So if they just happened to go with a day early and I just happened to be one of the lucky ones this time (never have been.. K2, K3, KF..) I'd be awfully happy.

Or even if I had someone to just accept the box for me, but nope.

But guess I should put off the angst at least until people with 4Gs start getting notices of shipment early next week...


----------



## kfp10596 (Dec 16, 2008)

Hmm.. mine is a 4G, but for the first time I notice that all my outstanding orders (a cat bed, two separate cover orders and the Kindle Fire 4G.. each has a date and says by 8pm  . which is really frustrating and keeps people on the hook for hours.


I am getting the 4G and today the 8pm was added as well.  I will not be here since I have to work.  Hopefully it will be fine.  Wish it would come on Monday or Tuesday.


----------



## Ann in Arlington (Oct 27, 2008)

I wouldn't freak out about the "8PM" notation. . . likely it simply reflects the carrier's stated deadlines.  I'd say that if it comes, for example, by FedEx, it will come about the time your FedEx guy usually does your neighborhood.  Same for UPS. 

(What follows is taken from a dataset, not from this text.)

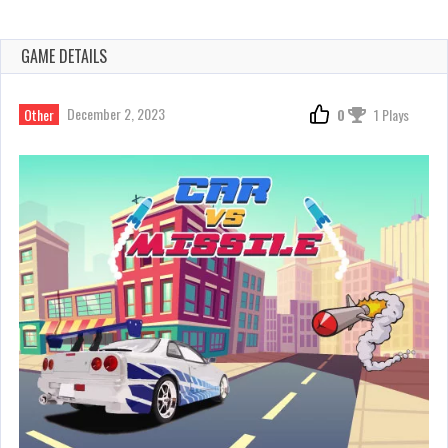
GAME DETAILS
December 2, 2023
Other
0
1 Plays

Remember we're coming into the season where the shipping companies are busiest and they'll have some routes that will take longer because there are more than usual deliveries and some that they'll actually double up trucks so they might be quicker. I daresay that time info simply reflects that:  do not panic if it's not there by 4 -- they might run a little later. 

Oh, and, FWIW, my 4G doesn't show any change.  Still 'not yet shipped'.  It's scheduled to arrive on the 21st via 1 day (Prime) shipping.


----------



## TraceyC/FL (Mar 23, 2011)

Ann in Arlington said:


> I wouldn't freak out about the "8PM" notation. . . likely it simply reflects the carrier's stated deadlines. I'd say that if it comes, for example, by FedEx, it will come about the time your FedEx guy usually does your neighborhood. Same for UPS.
> 
> Remember we're coming into the season where the shipping companies are busiest and they'll have some routes that will take longer because there are more than usual deliveries and some that they'll actually double up trucks so they might be quicker. I daresay that time info simply reflects that: do not panic if it's not there by 4 -- they might run a little later.
> 
> Oh, and, FWIW, my 4G doesn't show any change. Still 'not yet shipped'. It's scheduled to arrive on the 21st via 1 day (Prime) shipping.

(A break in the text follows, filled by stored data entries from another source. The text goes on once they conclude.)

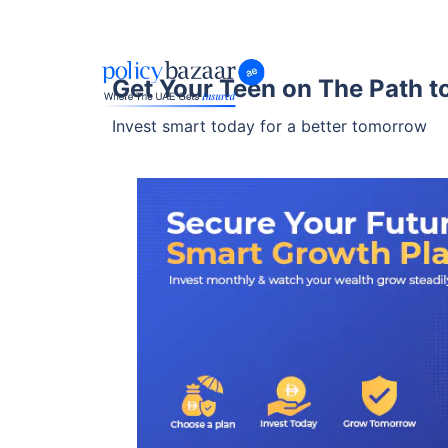
Get Your Teen on The Path to
Invest smart today for a better tomorrow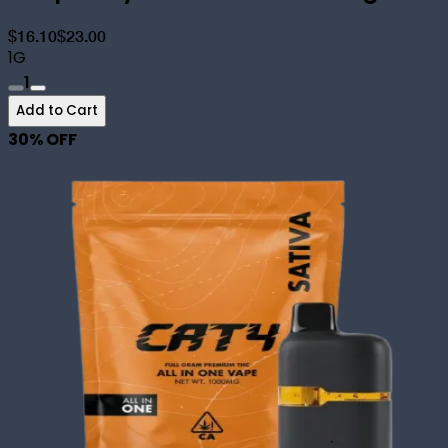
$16.10
$23.00
1G
1
Add to Cart
30
% OFF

I babysit for my UPS guy - and Monday he worked until 5:30, the rest of the week he hasn't finished before 8:30 pm, Thursday night was 9:10 pm! His normal time done is 6:30pm~. And, he isn't a new driver - he has 23 years in, so it is all volume.

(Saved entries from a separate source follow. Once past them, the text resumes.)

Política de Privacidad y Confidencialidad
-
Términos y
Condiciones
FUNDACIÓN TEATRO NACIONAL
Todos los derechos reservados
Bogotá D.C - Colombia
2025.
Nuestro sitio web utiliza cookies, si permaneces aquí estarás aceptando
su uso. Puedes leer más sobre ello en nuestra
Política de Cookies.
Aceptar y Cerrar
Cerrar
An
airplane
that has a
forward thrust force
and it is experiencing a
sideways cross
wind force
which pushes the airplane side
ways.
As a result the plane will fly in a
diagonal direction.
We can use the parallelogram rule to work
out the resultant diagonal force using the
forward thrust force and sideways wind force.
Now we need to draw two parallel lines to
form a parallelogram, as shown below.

Also remember that only AIR will be delivered on Friday via UPS (which caused me issues last year! LOL!!).

I hope everyone gets their packages ASAP - new toys are so much fun!!!!!!


----------



## Seamonkey (Dec 2, 2008)

My last couple haven't come UPS, but some other carrier and I have no idea of any normal route they may have.  Not that I'm all that up on UPS, either, though I notice them around in mid afternoon.

The 8pn hit me because that pretty much means I cannot even tentatively be available that day/days for either of my volunteer gigs.

But I realize I have no control over these things..  I come here because people here at least understand the anxiety as more and more are delivered.  And this time,despite first hour ordering, those of us getting the 4G seem to be stuck with original date or ?

Others in my life are more like "You are getting ANOTHER Kindle?  And it costs HOW much?"  Not a shred of sympathy.

I'm also on the west coast and often items from Amazon seem to ship from Kentucky .. I know we have new Amazon centers opening here since they agreed to pay CA sales tax beginning on a specific date, but no idea if this item could possibly be shipping from California.  

I've seem mentions of Phoenix, which would be closer than Kentucky, too, but mine always seem to come from the east, like the 3 Kings bearing gifts... and slowly, as on camels.


----------



## Betsy the Quilter (Oct 27, 2008)

Seamonkey said:


> I've seem mentions of Phoenix, which would be closer than Kentucky, too, but mine always seem to come from the east, like the 3 Kings bearing gifts... and slowly, as on camels.


We're almost there...

Betsy


----------



## Cyanide5000 (Aug 30, 2010)

It's only a product launch, Its hardly anything to get too frustrated about. The $400 on the other hand is something to get mad about


----------